What you need to know

While supermarkets continue to dominate retail sales of food and drink, a slight loss of share can be seen from 2005-15. Supermarkets aren’t going the way of dinosaurs; however consumer interest in low price, convenience, and fresh offerings, as well as changing eating habits, drive movement to a wider range of food/drink shopping channels. Supercenters (including mass merchandisers with robust food/drink offerings) and warehouse clubs are picking up the supermarket slack. Key Millennial and Hispanic shopper segments also drive change, exhibiting a greater inclination to seek items and experiences they want, even if it means compromising on price and convenience.


This report examines consumer attitudes and behaviors toward shopping for food and drink and toward retail locations that sell food and drink for off-premise consumption in the US market.

Estimates of sales of food and drink for off-premise consumption from the USDA’s Economic Research Service are used to examine changes in sales through different retail channels over time. These estimates may differ from estimates published elsewhere due to different sources, definitions, and methodology.

The following retail channels are covered in this report:

  • Supermarkets – Stores offering a full line of groceries, meats, and produce with at least $2 million in annual sales.

  • Warehouse clubs and supercenters – Large stores that primarily retail a general line of grocery products and merchandise lines, including mass merchandisers with robust food/drink offerings. Warehouse clubs offer customers a wide selection of merchandise at discounted prices in exchange for customer membership fees. Supercenters are large discount stores that also sell groceries, with no membership requirements for customers.

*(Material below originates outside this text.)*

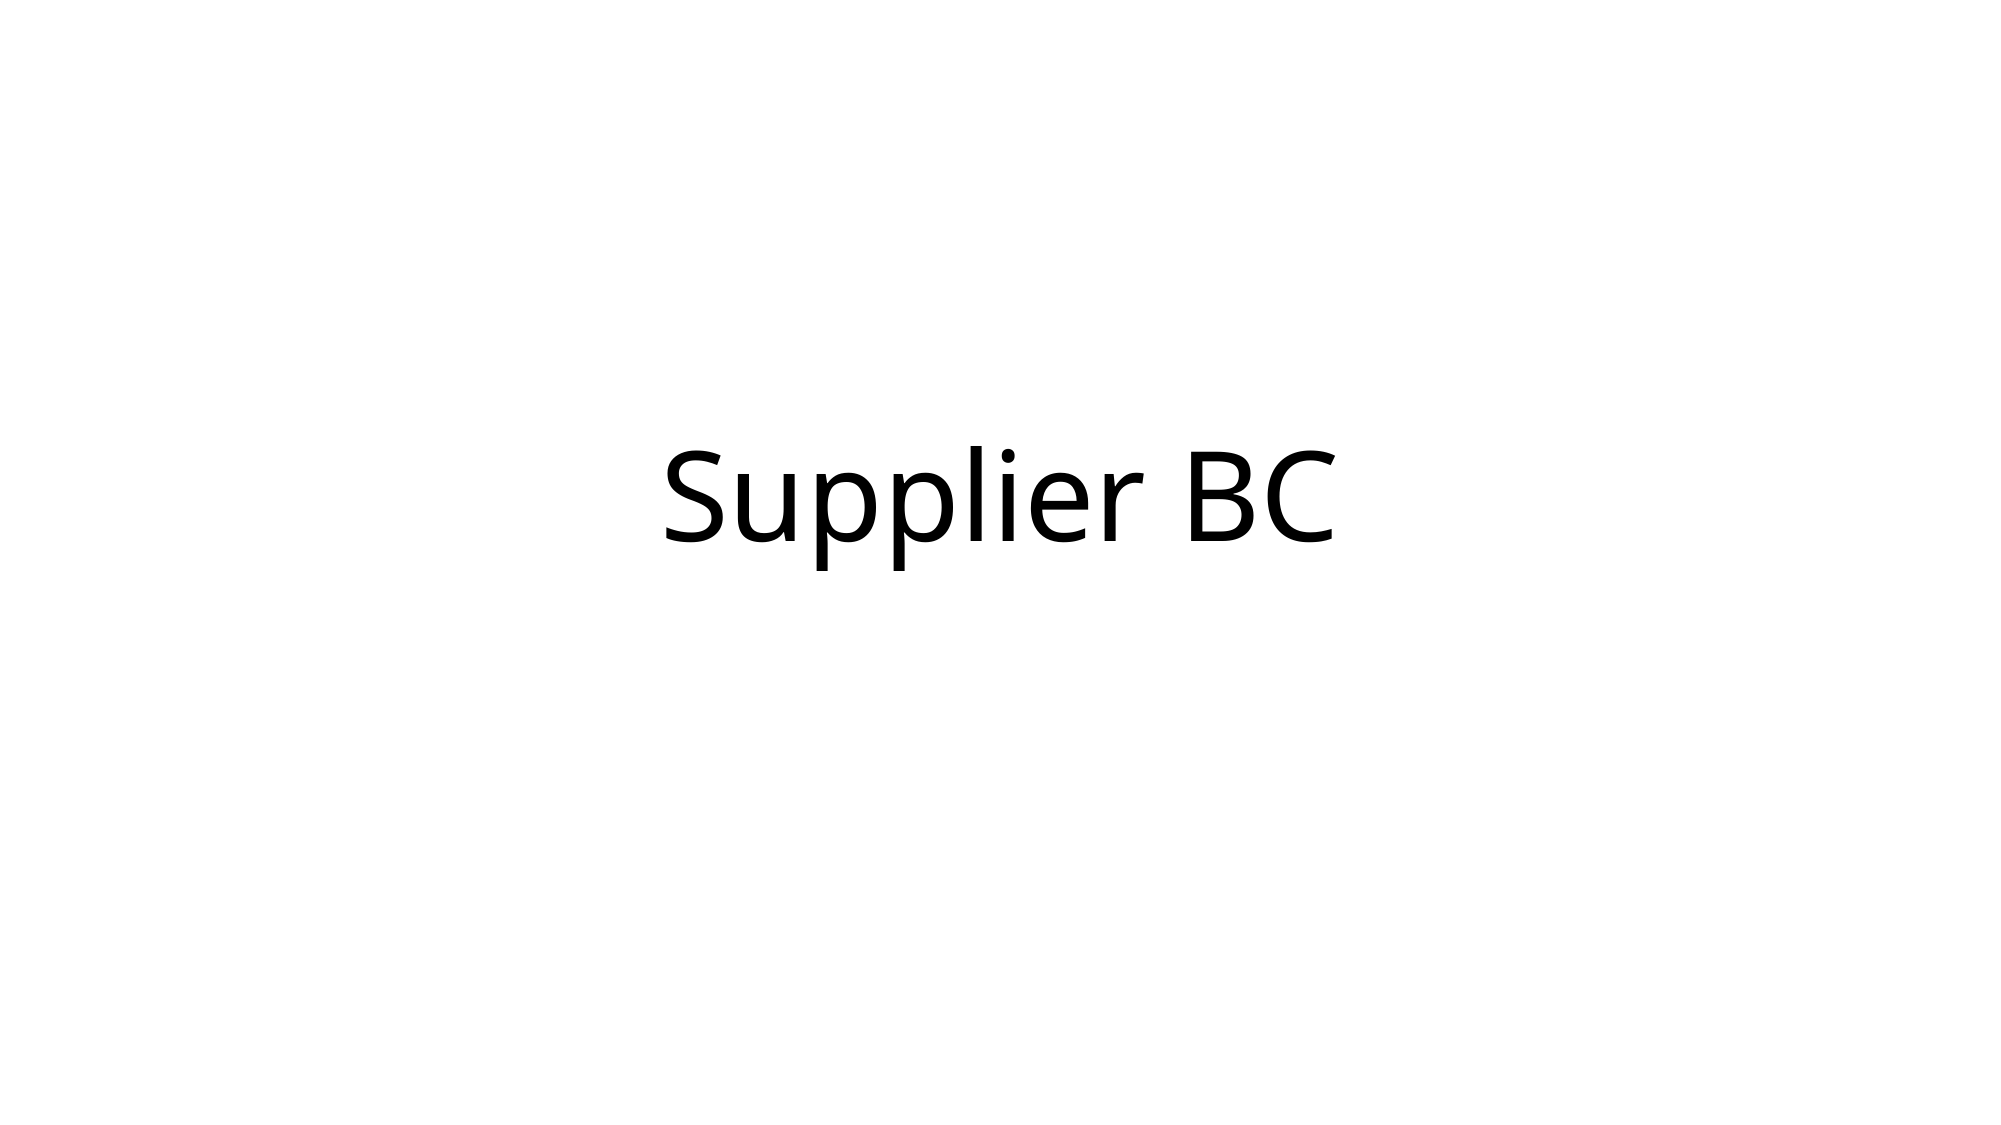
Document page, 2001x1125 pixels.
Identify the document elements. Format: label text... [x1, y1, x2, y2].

  • Specialty food stores/other grocery – Specialty food stores are stores that sell a small range of specific foods such as bakeries or meat markets (ie, cheese shops). Smaller grocery stores sell a range of groceries, meats, and produce.

  • Convenience stores – Small stores that stock a range of everyday items such as groceries, toiletries, and newspapers.

  • Other retailers – Includes stores that sell a large variety of merchandise, with less than 50% of their sales from food. Includes mass merchandisers (defined by the USDA as a large store selling primarily hardware, clothing, electronics, and sporting goods but also selling a small selection of groceries).

  • Nonstore retailers – Includes home-delivered and mail-order food (defined by the USDA as food items that are directly purchased from a food manufacturer or seller such as fresh fruits and vegetables or meat products and delivered directly to a home or other address) and farmers, processors, wholesalers, etc – defined by the USDA as food that is purchased directly from one of these sources and does not flow through the traditional retail markets.

This report builds on the analysis presented in Mintel’s The Food and Drink Shopping Experience – US, February 2013 report. While the report will present a unique view of the marketplace, the report will pull from the analysis presented in Mintel’s Food/Drink reports and Shopping reports including:

  • Online Shopping – US, June 2015

  • Mass Merchandisers – US, March 2015

  • The Drug Store Shopper – US, February 2015

  • The Budget Shopper – US, December 2014

  • Retailer Loyalty Programs – US, July 2014

  • Mobile Advertising and Shopping – US, July 2014

  • Warehouse Clubs – US, June 2014

  • Perimeter of the Store – US, June 2014

  • Convenience Stores – US, March 2014

  • Grocery Retailing – US, February 2014

Value figures throughout this report are at retail selling prices (rsp) excluding sales tax unless otherwise stated.